Today we’re visiting with Sharon Danovich Lupone in Pittsburgh. We’ve been to her garden before (Sharon’s Pennsylvania Garden, Part 2 and Sharon’s Pennsylvania Garden), and today she’s sharing some views of the garden is it moves into fall.
As summer winds down, the blooms of the panicle hydrangeas (Hydrangea paniculata, Zones 3–8) take on rosey hues.
Comfortable chairs invite you to sit and enjoy the garden.
A pot of coleus (Coleus scutellarioides, Zones 9–11 or as an annual) gives season-long color next to the front steps. The russet hues of the foliage complement the house perfectly and seem even more appropriate as autumn approaches.
Hydrangea flowers in a vase and a flowering stem of sedum (Hylotelephium spectabile, Zones 3–9) laid across the plate help to make a beautiful garden table setting.
The late summer sun streams through the garden. The hosta leaves are still fresh and green, though soon they will transform to golden yellow.

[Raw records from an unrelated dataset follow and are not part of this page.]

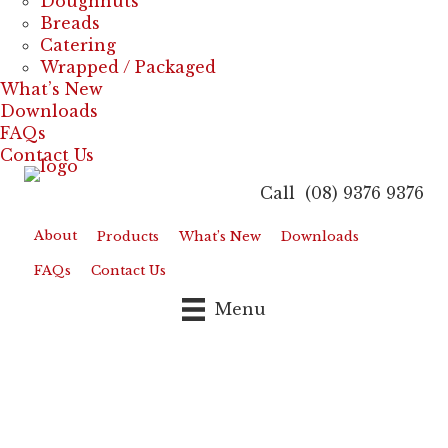
Doughnuts
Breads
Catering
Wrapped / Packaged
What’s New
Downloads
FAQs
Contact Us
Call (08) 9376 9376
About
Products
What’s New
Downloads
FAQs
Contact Us
Menu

The neatly trimmed hedge gives a sense of order and formality to the wilder, more informal growth habit of the hydrangeas.
A spot to sit in the shade offers a place to look out at the lush green lawns and flowering borders beyond.

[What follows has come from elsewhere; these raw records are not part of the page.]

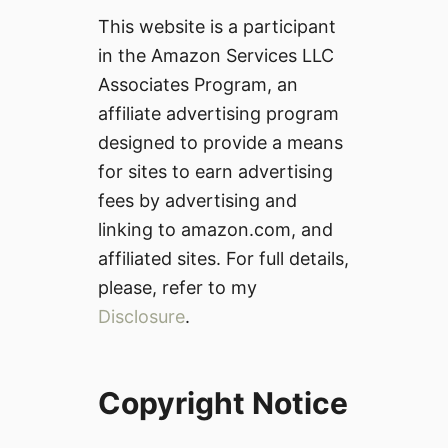
This website is a participant
in the Amazon Services LLC
Associates Program, an
affiliate advertising program
designed to provide a means
for sites to earn advertising
fees by advertising and
linking to amazon.com, and
affiliated sites. For full details,
please, refer to my
Disclosure
.
Copyright Notice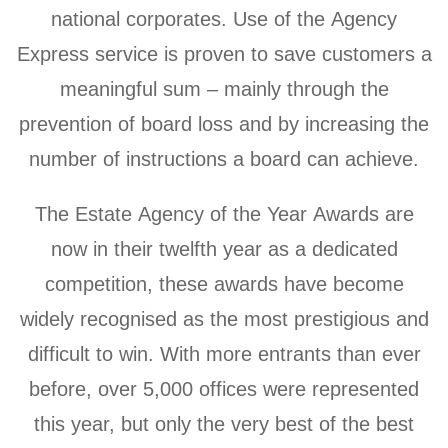
national corporates. Use of the Agency
Express service is proven to save customers a
meaningful sum – mainly through the
prevention of board loss and by increasing the
number of instructions a board can achieve.
The Estate Agency of the Year Awards are
now in their twelfth year as a dedicated
competition, these awards have become
widely recognised as the most prestigious and
difficult to win. With more entrants than ever
before, over 5,000 offices were represented
this year, but only the very best of the best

In this pot full of summer color, the large plant in the back with a white flower is a gardenia (Zones 8–11). Gardenias have some of the most powerfully fragrant blooms of any plant.
Red spider lily (Lycoris radiata, Zones 6–10) blooms in late summer, the flowering stems popping up before the leaves emerge a little later. It’s easy to see where these flowers get their common name!